Wednesday, April 18, 2007

Those E-mails Again

I don't see how the White House has any basis at all to claim executive privilege over emails they sent and received using the Republican National Committee's server rather than their own government-supplied one.

The law clearly states that no political activity can take place using the resources of the federal government. By definition, the RNC is a political organization, and those using their server are engaging in politicking.

The administration wants to have its cake and eat it too. They are official executive e-mails, they say, and are thus protected from disclosure in the ways all official communications emanating from the White House are. If they are legitimate government business, however, they need to be preserved and should have been in their White House data banks from the beginning.

These officials made a conscious choice to fly beneath the radar here.
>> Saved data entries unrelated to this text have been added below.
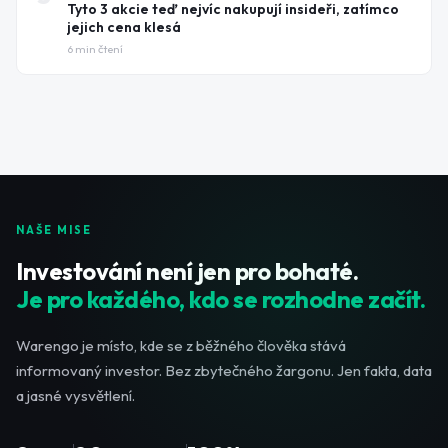
Tyto 3 akcie teď nejvíc nakupují insideři, zatímco
jejich cena klesá
6
min čtení
NAŠE MISE
Investování není jen pro bohaté.
Je pro každého, kdo se rozhodne začít.
Warengo je místo, kde se z běžného člověka stává
informovaný investor. Bez zbytečného žargonu. Jen fakta, data
a jasné vysvětlení.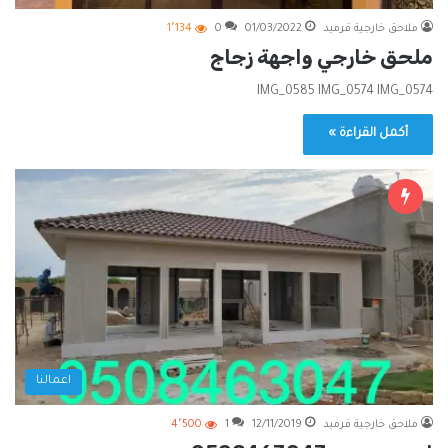
ملاحق خارجية قرميد
01/03/2022
0
1٬134
ملحق خارجي واجهة زجاج
IMG_0585 IMG_0574 IMG_0574
أكمل القراءة »
اعمالنا
ملاحق خارجية قرميد
12/11/2019
1
4٬500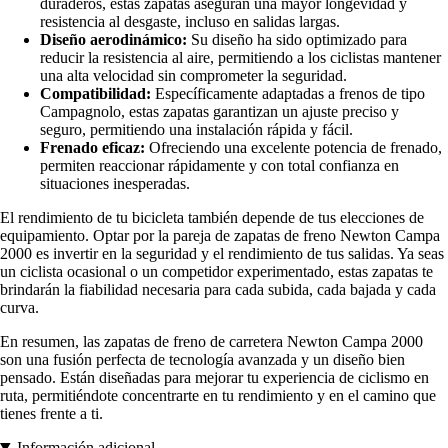
duraderos, estas zapatas aseguran una mayor longevidad y
resistencia al desgaste, incluso en salidas largas.
Diseño aerodinámico:
Su diseño ha sido optimizado para
reducir la resistencia al aire, permitiendo a los ciclistas mantener
una alta velocidad sin comprometer la seguridad.
Compatibilidad:
Específicamente adaptadas a frenos de tipo
Campagnolo, estas zapatas garantizan un ajuste preciso y
seguro, permitiendo una instalación rápida y fácil.
Frenado eficaz:
Ofreciendo una excelente potencia de frenado,
permiten reaccionar rápidamente y con total confianza en
situaciones inesperadas.
El rendimiento de tu bicicleta también depende de tus elecciones de
equipamiento. Optar por la pareja de zapatas de freno Newton Campa
2000 es invertir en la seguridad y el rendimiento de tus salidas. Ya seas
un ciclista ocasional o un competidor experimentado, estas zapatas te
brindarán la fiabilidad necesaria para cada subida, cada bajada y cada
curva.
En resumen, las zapatas de freno de carretera Newton Campa 2000
son una fusión perfecta de tecnología avanzada y un diseño bien
pensado. Están diseñadas para mejorar tu experiencia de ciclismo en
ruta, permitiéndote concentrarte en tu rendimiento y en el camino que
tienes frente a ti.
Información adicional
They may have assumed this shady strategy of keeping parallel systems would never come to light, as the responsibility to investigate their actions would fall to the corporate media whores and the Republican Congress, neither group having showed much taste for getting into the slimy specifics of things Republican.

I think they just figured they had gerrymandered and obstructed and flim-flammed the country - scared them nearly senseless, too - enough to maintain their cynical grip on power, their War on the Will of the People.
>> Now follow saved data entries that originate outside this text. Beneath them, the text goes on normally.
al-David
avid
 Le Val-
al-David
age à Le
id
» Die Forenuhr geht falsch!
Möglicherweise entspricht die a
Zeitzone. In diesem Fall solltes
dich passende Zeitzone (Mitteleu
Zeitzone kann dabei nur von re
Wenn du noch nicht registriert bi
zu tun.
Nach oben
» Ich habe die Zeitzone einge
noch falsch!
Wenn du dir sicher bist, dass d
It seems very simple from where I stand. There are only two possible reasons for sidestepping the official procedures for guaranteeing an accurate and complete public record.

1. The RNC system was used for political activity. This would be the appropriate avenue for politicking taking place outside of official business. There is no legitimate reason to use this server during the regular workday within the government. How then could thse extra-governmental emails be protected by executive privilege? You tell me.

2. The political wing of the Bush administration intentionally circumvented the safeguards on White House communications in order to allow them to communicate without the scrutiny of Congress, the American people, their political opponents, and ultimately, history. More likely. More sinister.

Thank you, America, for waking up. You are late for work, very late for school, but better late than never.